Po powrocie z Point Denis wzięliśmy szybki prysznic, dopakowaliśmy rzeczy, zjedliśmy jeszcze coś w hotelu i jego właścicielka zawiozła nas na lotnisko. Nowy Rok przywitaliśmy na pokładzie samolotu. Ku naszemu niemiłemu zaskoczeniu, personel pokładowy nie przygotował dosłownie nic na tę chwilę. Nie mówiąc już o lampce szampana, ale nawet nie podali żadnego soku ani nawet nikt nie złożył pasażerom życzeń. Tak więc Turkish Airlines nas lekko rozczarowały. Po nocnym locie w prawie pustym samolocie wylądowaliśmy w Istambule, gdzie mieliśmy ponad 9 godzin oczekiwania na lot do Warszawy. W Warszawie byliśmy 1-go stycznie o 19-tej. Nie spodziewaliśmy się takiego zakończenia naszej podróży. Trochę żal, że to wszystko się tak szybko skończyło i to przez niekompetencję i olewactwo kogoś, kto nie umiał przełożyć bagażu z jednego samolotu do drugiego a potem kogoś kto powinien zrobić wszystko aby ten bagaż szybko i sprawnie odnaleźć i nam dostarczyć. No cóż mamy nadzieję, że to jednak tylko koniec pierwszego etapu i szybko uda nam się wrócić na szlak aby kontynuować naszą podróż. Tak więc trzymajcie kciuki i trzymajcie rękę na pulsie, bo niedługo pojawią się kolejne wpisy.
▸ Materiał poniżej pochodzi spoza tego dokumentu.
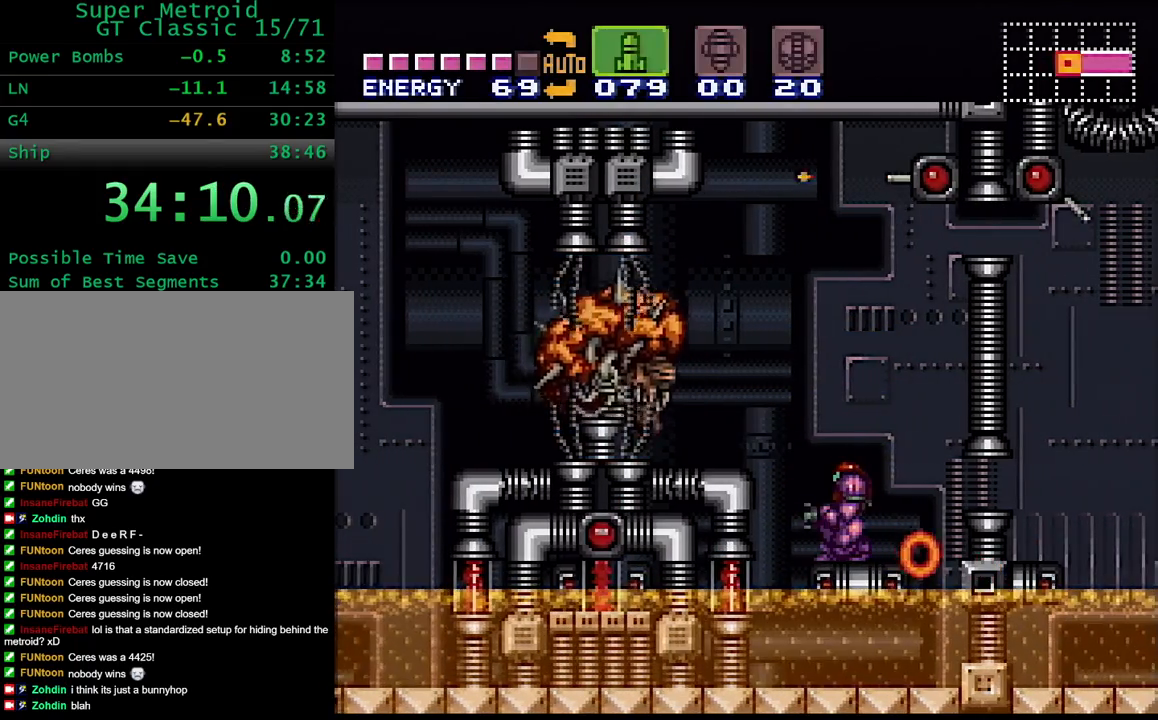
{"buttons": ["X", "R1", "DPAD_RIGHT"], "events": [[117, "X", "down"], [150, "R1", "down"], [233, "X", "up"], [300, "X", "down"], [433, "DPAD_RIGHT", "down"], [433, "X", "up"], [500, "X", "down"]]}
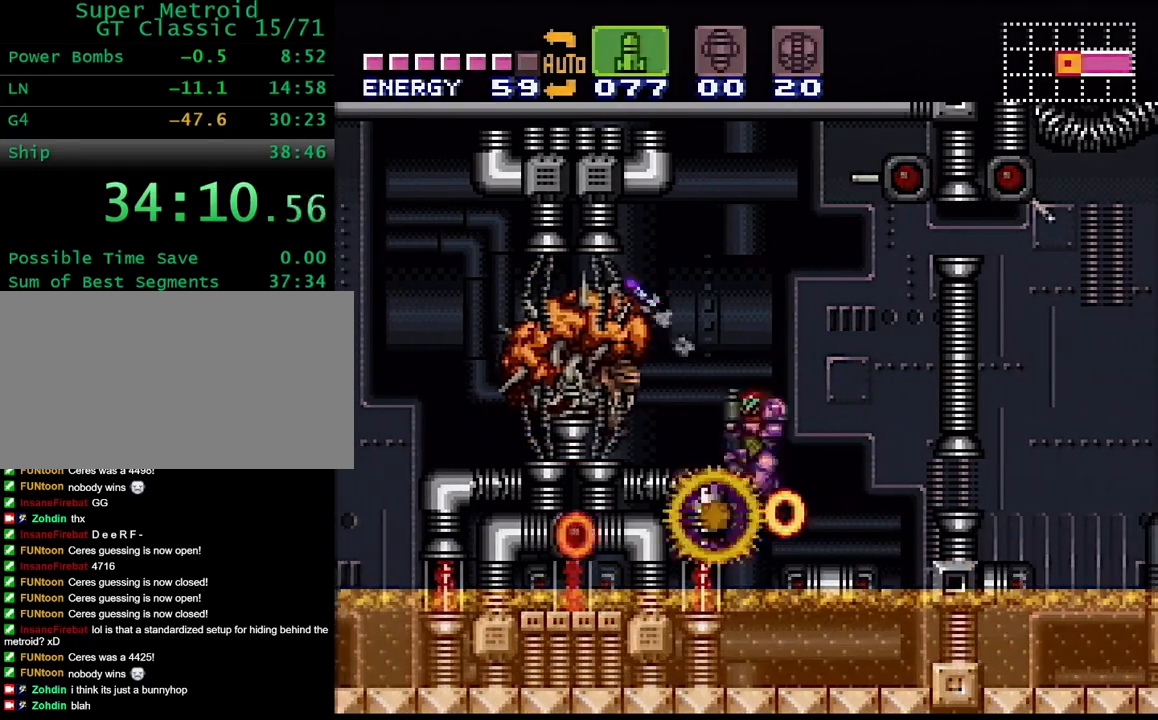
{"buttons": ["B"], "events": [[50, "DPAD_RIGHT", "up"], [117, "X", "up"], [233, "R1", "up"], [400, "B", "down"]]}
Dziękujemy wszystkim za słowa wsparcia i propozycje pomocy w tej, dość trudnej dla nas, sytuacji. Dziękujemy też wszystkim, którzy byli z nami na blogu, Facebooku i WhatsAppie przez te 78 dni naszej podróży. Mamy nadzieję, że choć trochę przybliżyliśmy Wam kawałek Afryki i może zainspirowaliśmy abyście sami wyruszyli w podróż, do czego zachęcamy gorąco. Dzięki za wszystkie porady, sugestie, komentarze, lajki i udostępnienia. Czekamy na więcej 🙂 . Udostępniajcie jeśli możecie nasze wpisy i posty wśród swoich znajomych, co pozwoli nam dotrzeć z naszym blogiem do jeszcze szerszego kręgu odbiorców. Tak więc mówimy do usłyszenia wkrótce jak tylko uda nam się wrócić na trasę!